Wack Wingers Say Woke is Weak, but Weather Woes Won’t Wait

March 29, 2023

Big Brouhaha over “ESG” policies at various companies and investment firms.
No doubt that by far the driver of this is fossil fuel interests concerned about future oriented investors pricing in impacts of climate change – and seeking to wedge so called “woke” issues into the conversation to stoke tribalism.
Nevertheless, smart investors are waking up to climate impacts, and risk exposure – and even if those plans are temporarily held up in the US, European countries are making it mandatory, so anyone that hopes to operate internationally is going to have to do what capitalists have always done, gauge risk and reward and proceed accordingly.


Ignoring climate change’s risk to business is like pretending you can’t catch fire when strolling through a burning building. One of America’s two major political parties wants us to ignore it anyway. But corporate America and its investors know they don’t have that luxury.

Fitch Ratings this week said it would review the impact of climate change on the creditworthiness of more than 1,600 companies. Nearly 20% of those companies could have their credit ratings cut as a result, according to an initial Fitch estimate. These companies will have to change the way they do business or potentially face higher borrowing costs. 

This follows BlackRock Inc., the world’s biggest asset manager, vowing last week that it would keep pressing corporate boards for plans on handling climate risks, despite months of attacks from Republican politicians over such concerns.

GOP governors and lawmakers around the country have been trying to discourage companies and money managers from considering environmental, social and governance issues when making business and investment decisions. They have had some success in places like Florida and Texas, though their power to influence corporate policy may be limited to jawboning and depriving financiers of government dollars.

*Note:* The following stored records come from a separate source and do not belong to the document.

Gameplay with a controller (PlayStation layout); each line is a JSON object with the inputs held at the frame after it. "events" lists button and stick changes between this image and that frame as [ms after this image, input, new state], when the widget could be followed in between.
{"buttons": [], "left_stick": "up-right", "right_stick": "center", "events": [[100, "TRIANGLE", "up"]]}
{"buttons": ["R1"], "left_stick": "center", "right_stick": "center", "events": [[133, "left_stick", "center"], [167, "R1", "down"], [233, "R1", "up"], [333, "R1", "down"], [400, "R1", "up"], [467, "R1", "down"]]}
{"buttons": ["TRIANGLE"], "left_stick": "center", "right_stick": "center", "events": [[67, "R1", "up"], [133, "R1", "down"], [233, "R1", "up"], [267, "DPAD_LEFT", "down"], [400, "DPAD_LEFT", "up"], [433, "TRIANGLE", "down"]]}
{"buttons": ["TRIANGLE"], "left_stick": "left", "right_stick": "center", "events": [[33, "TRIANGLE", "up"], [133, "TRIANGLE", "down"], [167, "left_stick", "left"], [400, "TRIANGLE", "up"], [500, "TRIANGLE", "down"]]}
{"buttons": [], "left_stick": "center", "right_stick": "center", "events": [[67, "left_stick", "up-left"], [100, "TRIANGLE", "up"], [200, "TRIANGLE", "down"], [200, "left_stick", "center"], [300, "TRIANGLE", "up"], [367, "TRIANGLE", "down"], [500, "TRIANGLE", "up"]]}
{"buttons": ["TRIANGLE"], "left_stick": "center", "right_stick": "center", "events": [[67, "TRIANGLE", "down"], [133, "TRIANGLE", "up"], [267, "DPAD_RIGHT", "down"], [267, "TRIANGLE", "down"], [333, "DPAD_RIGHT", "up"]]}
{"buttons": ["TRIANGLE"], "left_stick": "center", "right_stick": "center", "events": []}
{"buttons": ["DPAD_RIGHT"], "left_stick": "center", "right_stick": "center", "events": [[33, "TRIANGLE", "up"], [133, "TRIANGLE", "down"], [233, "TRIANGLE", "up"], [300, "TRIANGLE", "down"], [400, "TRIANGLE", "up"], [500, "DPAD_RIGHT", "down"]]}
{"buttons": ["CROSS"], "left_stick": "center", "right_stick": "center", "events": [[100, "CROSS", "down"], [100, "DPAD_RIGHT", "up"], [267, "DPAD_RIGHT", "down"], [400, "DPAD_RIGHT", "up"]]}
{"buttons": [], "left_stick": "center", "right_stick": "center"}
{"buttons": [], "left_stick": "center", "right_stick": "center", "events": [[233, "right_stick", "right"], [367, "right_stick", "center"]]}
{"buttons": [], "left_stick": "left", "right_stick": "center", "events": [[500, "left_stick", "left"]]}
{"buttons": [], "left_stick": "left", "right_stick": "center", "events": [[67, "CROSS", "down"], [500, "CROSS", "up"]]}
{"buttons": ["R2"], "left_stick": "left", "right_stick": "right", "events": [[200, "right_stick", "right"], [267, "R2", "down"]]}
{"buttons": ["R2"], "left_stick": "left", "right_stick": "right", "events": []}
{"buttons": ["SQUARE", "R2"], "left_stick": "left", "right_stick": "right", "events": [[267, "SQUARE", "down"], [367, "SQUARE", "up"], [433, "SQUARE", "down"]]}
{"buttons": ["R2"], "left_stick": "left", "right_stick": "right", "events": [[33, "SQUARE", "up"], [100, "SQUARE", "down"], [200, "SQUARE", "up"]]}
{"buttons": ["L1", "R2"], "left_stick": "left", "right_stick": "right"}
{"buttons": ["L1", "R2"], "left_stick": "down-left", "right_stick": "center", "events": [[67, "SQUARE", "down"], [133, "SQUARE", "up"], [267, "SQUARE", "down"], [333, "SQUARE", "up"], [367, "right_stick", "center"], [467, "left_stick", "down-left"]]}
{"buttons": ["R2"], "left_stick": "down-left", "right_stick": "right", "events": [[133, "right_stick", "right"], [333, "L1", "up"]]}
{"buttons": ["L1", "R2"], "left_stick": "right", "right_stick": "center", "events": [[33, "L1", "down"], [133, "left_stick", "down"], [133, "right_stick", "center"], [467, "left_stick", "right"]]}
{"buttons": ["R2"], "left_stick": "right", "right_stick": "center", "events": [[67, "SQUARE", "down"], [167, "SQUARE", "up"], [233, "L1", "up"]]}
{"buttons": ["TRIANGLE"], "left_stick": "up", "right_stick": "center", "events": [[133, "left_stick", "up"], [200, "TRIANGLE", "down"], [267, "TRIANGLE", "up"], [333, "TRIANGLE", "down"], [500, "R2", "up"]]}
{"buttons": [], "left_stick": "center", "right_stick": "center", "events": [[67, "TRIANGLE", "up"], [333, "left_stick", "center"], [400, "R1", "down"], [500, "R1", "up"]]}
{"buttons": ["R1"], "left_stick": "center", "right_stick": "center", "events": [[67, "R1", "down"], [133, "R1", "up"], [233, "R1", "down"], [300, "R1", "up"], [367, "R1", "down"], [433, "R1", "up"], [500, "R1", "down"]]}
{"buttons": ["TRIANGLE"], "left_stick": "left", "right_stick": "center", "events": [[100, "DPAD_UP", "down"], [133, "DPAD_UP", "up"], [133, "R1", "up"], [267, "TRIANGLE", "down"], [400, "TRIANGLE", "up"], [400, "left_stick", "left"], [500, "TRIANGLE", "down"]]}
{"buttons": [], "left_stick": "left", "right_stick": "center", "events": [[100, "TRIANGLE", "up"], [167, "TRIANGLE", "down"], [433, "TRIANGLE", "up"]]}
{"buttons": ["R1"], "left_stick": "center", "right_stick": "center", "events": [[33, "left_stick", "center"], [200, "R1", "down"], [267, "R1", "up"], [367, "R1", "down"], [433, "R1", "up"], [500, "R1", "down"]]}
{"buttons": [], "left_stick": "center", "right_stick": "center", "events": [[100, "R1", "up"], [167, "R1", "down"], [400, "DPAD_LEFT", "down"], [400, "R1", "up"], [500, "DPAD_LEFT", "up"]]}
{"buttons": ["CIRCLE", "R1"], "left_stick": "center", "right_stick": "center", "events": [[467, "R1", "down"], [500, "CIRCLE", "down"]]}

But President Joe Biden recently used his first veto to kill a congressional effort to make ESG investing more difficult. And the anti-ESG movement has lately gotten significant pushback in even some red states such as Kentucky and Wyoming. That’s partly because blocking ESG investments has been proven to hurt returnsand drive up costs to taxpayers, as my colleague Matt Winkler and others have written.

It also doesn’t help that the effects of climate change, at least — part of the “E” in “ESG” — have become increasingly difficult to ignore. They show up routinely in the droughts, wildfires, floods and other natural disasters that have been made more frequent and intense by a heating planet. Last year such catastrophes did more than $165 billionin damage, according to the National Oceanic and Atmospheric Administration. Eighteen separate disasters each cost $1 billion or more. Only two other years — 2020 and 2021 — counted more disasters of that magnitude.  

Climate-proofing your operations and investments in the face of such a clear and growing risk is simply good business. There is no evidence that it has anything at all to do with an agenda to force the country to adopt a woke religion or some such nonsense. Even the fossil fuel industry, supposedly a prime beneficiary of anti-ESG actions, seems to get this. It devoted much of its recent CERAWeek confab to talking up its part in the green transition. These companies surely want to go on pumping oil and gas forever, but investors and consumers will only let them go so far. 

Most voters are also on board. A recent poll by Heatmap News found that two-thirds of Americans want action to fight climate change, including 61% of self-identified Republicans. 

Most GOP politicians probably grasp this, too. But the party apparently decided a while back that being anti-woke, which includes being anti-ESG, will help drive its base voters to the polls. It has persisted in this approach even after somewhat disappointing midterm elections and despite a poll showing most Americans actually see “wokeness” in a positive light. Corporate America keeps demonstrating it can’t afford to be so myopic. 

Below, my video describing initial moves by Black Rock that helped spark the debate.


3 Responses to “Wack Wingers Say Woke is Weak, but Weather Woes Won’t Wait”

  1. rhymeswithgoalie Says:

    Fitch Ratings this week said it would review the impact of climate change on the creditworthiness of more than 1,600 companies. Nearly 20% of those companies could have their credit ratings cut as a result….

    Just from the perspective of investing, being climate naive and being vulnerable to hacking are two ways most companies can be blindsided despite good profit forecasts.

    A third way, as in the case with Southwest, is for executives to boost share prices by the functionally empty practice of stock buybacks in lieu of keeping up with technology or the competition. (I was going to call it “short-sighted” but from the executives’ point of view it just makes them richer.)

    • rhymeswithgoalie Says:

      It’s 2023 and the politicians are still doing this crap at the behest of their FF paymasters (or as a holdover from stupid culture warring).

      At least the mainstream capitalists (in their own self-interest, of course) are acknowledging the reality reflected in the increasing coverage of weather extremes and disasters. It’s why a heat wave in London or wildfire smoke choking San Francisco can matter more than the millions left homeless by flooding in Pakistan.